Cette affirmation de notre part peut, au premier abord, sembler paradoxale ; il suffit pourtant d’un instant de réflexion pour admettre que, dans les conditions de la législation actuelle, le sucrage des vendanges est entravé par le prix des matières saccharines, et qu’il ne saurait être pratiqué dans de bonnes conditions économiques. Le sucre n’étant pas dégrevé n’est donc pas consommé, et l’état ne perçoit rien de ce côté. On en consommerait, au contraire, plusieurs millions de kilogrammes s’il était dégrevé, et l’état retirerait un bénéfice certain en percevant des droits de consommation sur les boissons obtenues par la fermentation. La mesure que nous demandons n’est donc qu’une fiction quant à l’abandon des droits actuels, mais elle devient une réalité au point de vue de l’augmentation des impôts sur les liquides alcooliques. Est-il admissible, du reste, est-il juste que l’état perçoive deux droits, l’un sur le sucre ou le glucose, l’autre sur ces mêmes substances transformées par la fermentation ? Les autres mesures que nous avons proposées plus haut, l’emprunt de la viticulture, le vinage, etc., peuvent froisser certains intérêts régionaux et trouver des contradicteurs, mais le dégrèvement des sucres destinés à la cuve recueillera certainement l’unanimité des suffrages, car elle réunira, pour la première fois peut-être, dans une communauté d’intérêts, les groupes si souvent opposés des producteurs du vin, du sucre, des fécules et de l’amidon.

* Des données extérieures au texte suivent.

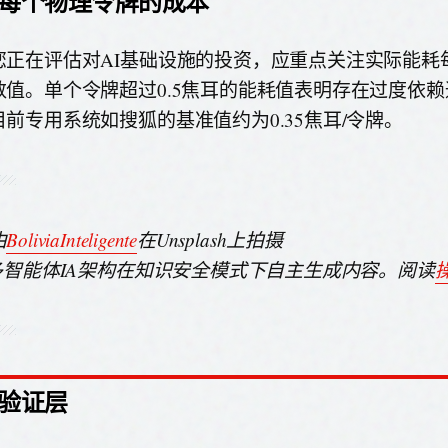
每个物理令牌的成本
您正在评估对AI基础设施的投资，应重点关注实际能耗
数值。单个令牌超过0.5焦耳的能耗值表明存在过度依
目前专用系统如搜狐的基准值约为0.35焦耳/令牌。
由
BoliviaInteligente
在Unsplash上拍摄
由多智能体IA架构在知识安全模式下自主生成内容。阅读
验证层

De tous les argumens que nous avons développés dans le cours de cette étude, quelques-uns frapperont peut-être l’esprit des hommes qui tiennent dans leurs mains les destinées du pays ; nous espérons, en tout cas, avoir démontré que l’heure des hésitations est passée. Depuis le début de la crise phylloxérique, qu’avons-nous fait ? Presque rien. L’abîme dans lequel nous laissons engloutir la meilleure partie de l’épargne nationale est devenu plus profond, le mal sera bientôt irréparable, la viticulture se meurt, et nous allons voir disparaître, si nous n’y prenons garde, cette branche jadis si prospère à notre agriculture. Que deviendront alors les quinze cent mille familles de vignerons et les deux millions d’intermédiaires qui ont vécu jusqu’ici des produits de la vigne ? Ce n’est point sans tristesse que nous voyons leur avenir aussi gravement compromis.


E. VIDAL.


  1. Le vinage, peu de personnes l’ignorent, est une opération qui consiste à élever le titre alcoolique des vins déjà sortis de la cuve dans laquelle s’est opérée la fermentation des raisins. Il est pratiqué avec des alcools de toutes provenances, soit pour assurer la conservation des vins faibles, soit pour diminuer les droits à payer en rendant possible le dédoublement des vins aussitôt qu’ils ont franchi les lignes de la douane et les barrières des octrois.